Speaking to the Punjab Kings official website, the Australian pacer opened up about his struggles to pursue his cricketing dream.
“When I was 22, I moved from New South Wales to Tasmania to try and pursue a cricketing dream. I didn’t have a contract then, and I was moving out of home for the first time, so there were a lot of expenses that came with it,” said Ellis.
“I had 5-6 different jobs back then to try and pay the bills. I started with some landscaping work, but I had to quit that because they wanted me to work Saturdays and that’s when the cricket was on,” recalls Ellis.
“I did some furniture removal and furnishing as well, but I had to leave that too because it clashed with my match days. I also did some construction work but that was too hard on the body, so I had to give that up as well,” he added.
Ellis had to wake up at 6 am to finish his gym sessions, juggle his work shifts shrewdly so as to fit in his training sessions with the Tasmanian team reserves as well.
The seamer recalls how he sometimes worked for days on end without a break, all this while diligently sticking to his gym and net schedules as well.
“Looking back, I don’t even know how I managed to fit everything together. It was a tough few years where I was getting fired from a lot of different jobs and working lots of different shifts,” recalled Ellis.
Thoughts of quitting cricket
After giving absolutely everything to chase his dream of playing cricket, Ellis was not able to break into the Tasmania state team. At one point, he even thought of quitting cricket, the sport he loved the most.
“I had played two seasons in Tasmania, and I did really well in grade level cricket, but I hadn’t received an opportunity in the state team,” said the 27-year-old.
“I was sort of thinking that I needed to go back home, I wasn’t saving any money, I wasn’t really building a career, so it was time to start the next chapter of my life,” he added.
Grabbed the opportunities with both hands
Nathan Ellis was persuaded to stay on for another year by Tasmania coach Adam Griffith. The former Australian cricketer asked Ellis to train the entire pre-season with the Tasmanian team.
“I told Griffith, I’m done, I can’t do another season here. I’m not making any money. But he sort of coaxed me into staying, and I just thought about one more year! And that turned out to be my breakout year. It all happened really quickly from there on, with my call up to Tasmania and the Big Bash contract,” said Ellis.
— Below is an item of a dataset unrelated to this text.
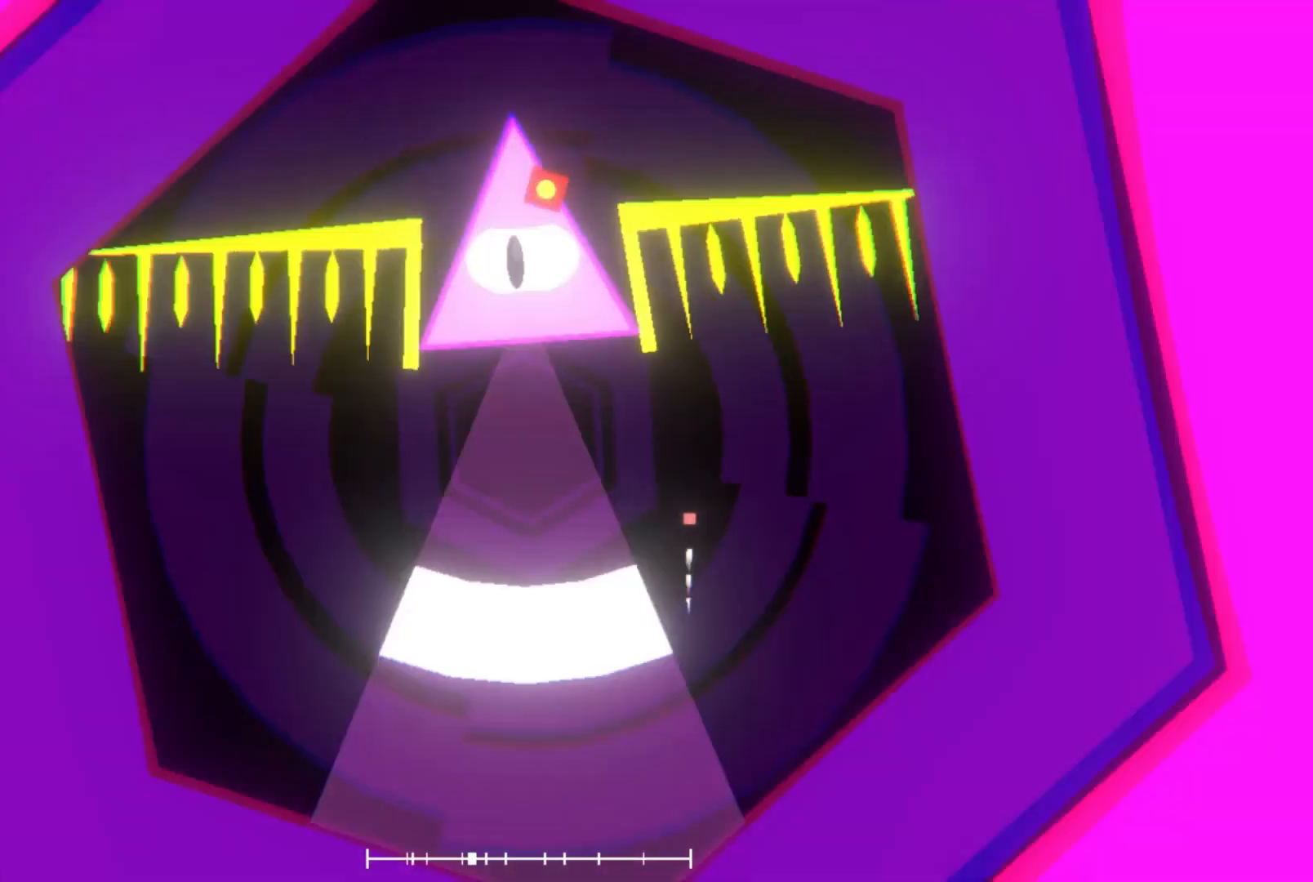
{"dt_ms": 500, "buttons": [], "left_stick": "up", "events": [[133, "left_stick", "center"], [433, "left_stick", "up"]]}
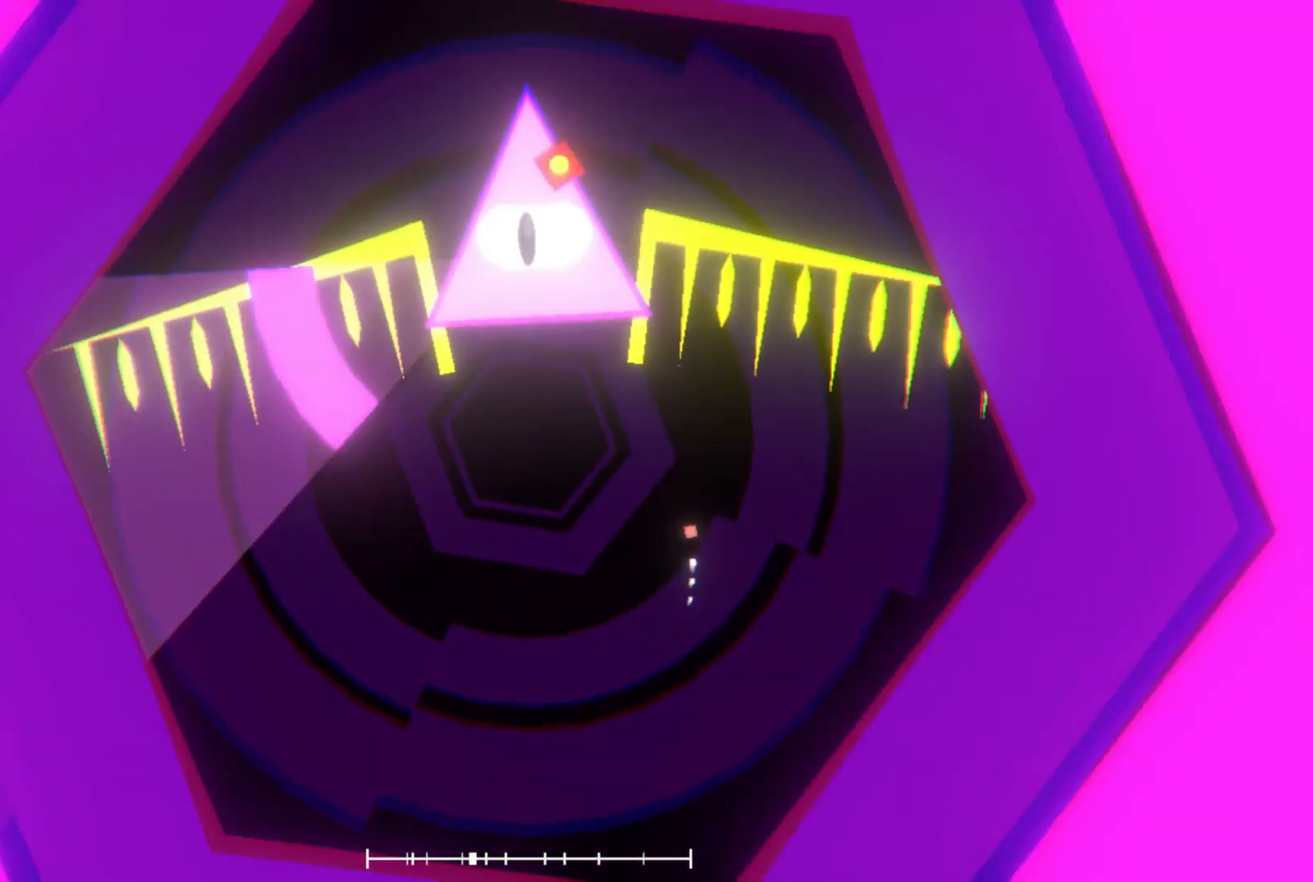
{"dt_ms": 500, "buttons": [], "left_stick": "up-right", "events": [[200, "left_stick", "center"], [400, "left_stick", "up-right"]]}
Ellis grabbed the opportunity with both hands and, since then, he has never looked back.
“I sort of look back at that moment and think what could have been had I not stayed for one more year in Tasmania. My bags were packed, I was ready to go home. So I look back now and think, Wow! What a good decision I made,” he signed off.
Nathan Ellis is a journeyman in a true sense. His journey is a great story of perseverance and commitment to the cause.